JAKARTA, KOMPAS.com - Amir Jao dan mitranya yang berasal dari China susah payah keliling pulau Sulawesi untuk mencari lokasi membangun smelter nikel pada tahun 2014. Akhirnya, mereka menjatuhkan pilihan kepada Kabupaten Bantaeng, Sulawesi Selatan.
"Kami diperlakukan seperti tamu. Bupati datang kepada kami dan bertanya bagaimana ia bisa membantu. Selama sesuai dengan aturan, ia tidak masalah," ujar Amir, pemegang saham Huadi Nickel-Alloy Indonesia, mitra Shanghai Huadi Industrial Co seperti dikutip Bloomberg, Kamis (14/4/2016).
Investasi yang hadir ke kabupaten yang relatif tidak terlalu besar seperti Bantaeng ini merupakan hasil dari program desentralisasi paling dalam di dunia.
Uang dan kekuasaan menyebar ke kawasan-kawasan terpencil Indonesia, memungkinkan pejabat lokal dapat memperkenalkan investasi ke daerah yang selama ini tak tersentuh bisnis.
Bupati Bantaeng Nurdin Abdullah adalah salah satu kepala daerah yang melakukan hal ini. Menurut Nurdin, ia mencoba mengubah pola pikir masyarakat yang selama ini mencari nafkah hanya dengan bertani, berladang, atau berternak.
"Bantaeng itu kecil, kalau kami hanya bertani, kami tidak bisa bertahan.
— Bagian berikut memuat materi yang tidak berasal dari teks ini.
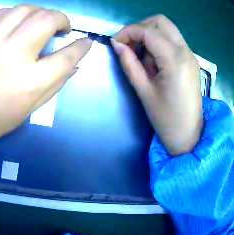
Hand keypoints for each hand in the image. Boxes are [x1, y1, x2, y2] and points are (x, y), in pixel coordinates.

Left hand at [0, 5, 91, 148]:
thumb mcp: (31, 108)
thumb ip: (55, 83)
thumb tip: (73, 64)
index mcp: (31, 80)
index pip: (67, 56)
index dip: (82, 47)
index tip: (87, 41)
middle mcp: (14, 53)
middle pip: (46, 20)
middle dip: (62, 19)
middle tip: (63, 27)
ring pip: (24, 9)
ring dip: (40, 11)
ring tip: (42, 21)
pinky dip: (13, 12)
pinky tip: (16, 21)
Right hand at [112, 15, 201, 155]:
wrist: (189, 138)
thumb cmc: (167, 121)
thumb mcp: (145, 93)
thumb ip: (130, 64)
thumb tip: (117, 44)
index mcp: (175, 61)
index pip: (147, 31)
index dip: (128, 32)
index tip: (117, 43)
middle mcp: (185, 51)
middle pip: (160, 21)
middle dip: (142, 28)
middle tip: (133, 45)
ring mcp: (190, 55)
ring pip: (167, 28)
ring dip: (152, 35)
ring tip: (148, 59)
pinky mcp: (191, 60)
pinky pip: (173, 39)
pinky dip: (162, 43)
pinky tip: (159, 62)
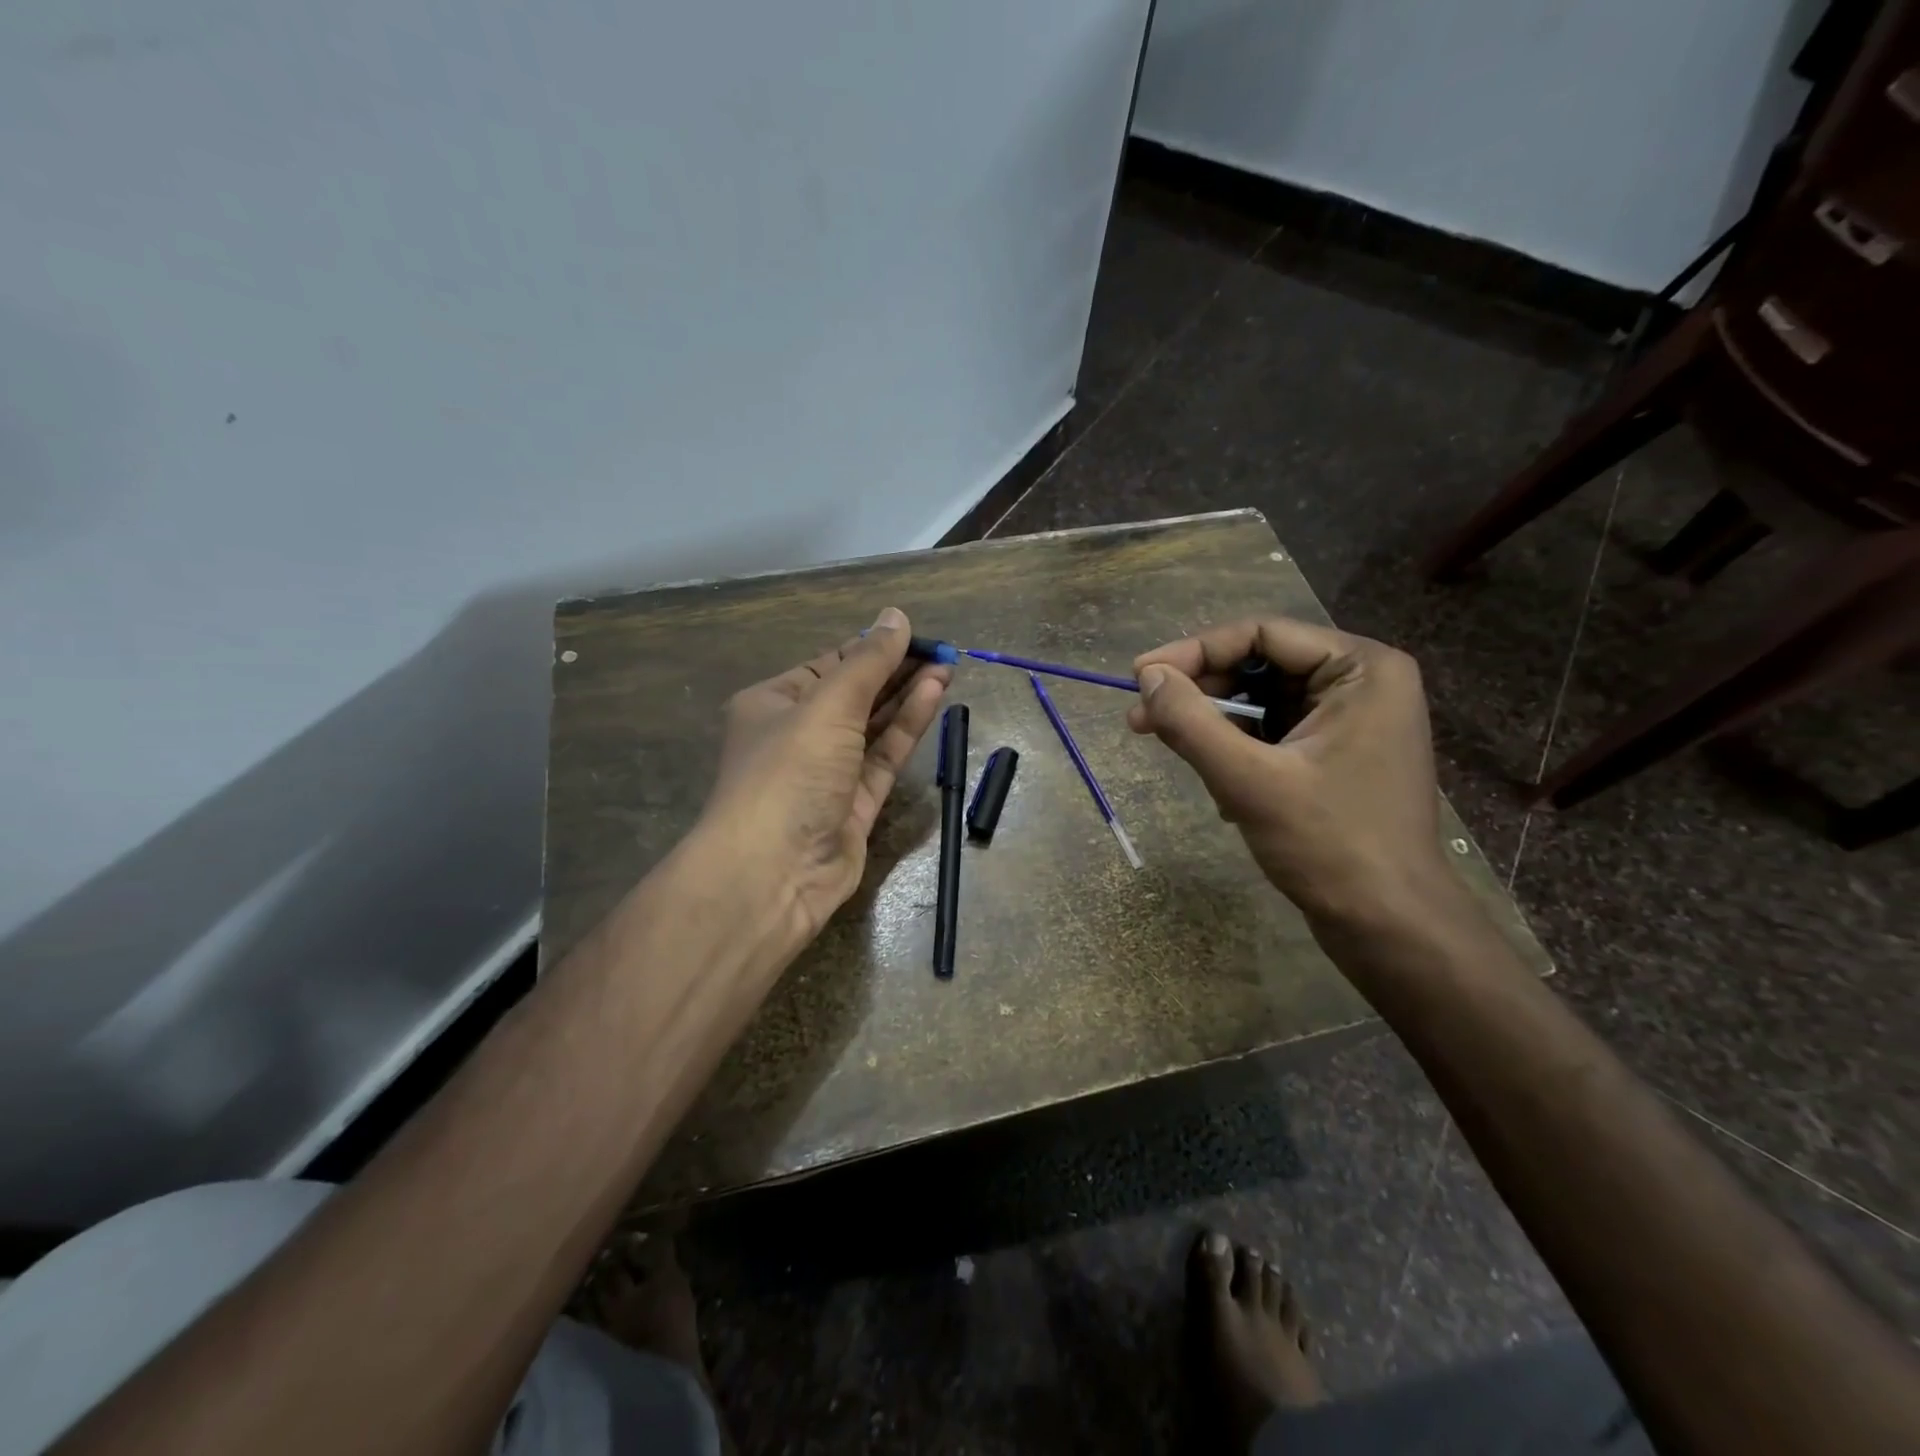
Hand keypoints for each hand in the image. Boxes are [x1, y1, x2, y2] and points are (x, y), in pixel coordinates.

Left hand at [700, 607, 950, 946]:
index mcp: (774, 703)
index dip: (872, 647)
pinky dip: (908, 728)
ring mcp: (829, 773)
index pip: (829, 665)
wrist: (773, 872)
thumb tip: (895, 616)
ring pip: (874, 726)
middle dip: (896, 671)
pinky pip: (885, 757)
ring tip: (947, 667)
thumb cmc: (789, 772)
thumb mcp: (828, 704)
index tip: (914, 633)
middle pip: (855, 695)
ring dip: (908, 696)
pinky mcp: (856, 805)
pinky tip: (934, 697)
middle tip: (942, 651)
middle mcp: (799, 735)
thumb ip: (868, 662)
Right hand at [1127, 617, 1456, 927]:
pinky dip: (1238, 751)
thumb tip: (1147, 677)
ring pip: (1261, 702)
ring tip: (1176, 755)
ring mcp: (1352, 721)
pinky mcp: (1338, 755)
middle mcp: (1362, 683)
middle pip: (1260, 666)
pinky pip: (1273, 733)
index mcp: (1361, 668)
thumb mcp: (1248, 780)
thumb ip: (1191, 722)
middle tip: (1141, 719)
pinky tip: (1222, 788)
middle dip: (1199, 693)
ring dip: (1214, 726)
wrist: (1389, 927)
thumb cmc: (1329, 846)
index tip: (1139, 676)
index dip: (1194, 652)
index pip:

Saya mencoba untuk mengubah pola pikir masyarakat di sini dan mengembangkan apa yang kami punya," ujar Nurdin.
Smelter yang dibangun oleh Huadi Nickel dengan nilai 150 juta dollar AS sudah hampir rampung.
Smelter ini dilengkapi alat jetty untuk membongkar ore atau bahan mentah dari tambang di Indonesia dan mengekspor konsentratnya.
Pusat kota Kabupaten Bantaeng yang memiliki populasi 172.000 jiwa berada di antara laut dan perbukitan.
Pendatang yang mengunjungi kota ini pasti akan terkagum dengan kebersihan jalan-jalan raya, buah ketekunan para pekerja yang menyapu jalan.
Bantaeng juga memiliki layanan kesehatan yang jempolan, salah satunya adalah layanan ambulans gratis.
Ambulans ini akan menjangkau warga dengan keluhan kesehatan apapun, termasuk yang membutuhkan penanganan darurat dalam waktu 20 menit saja.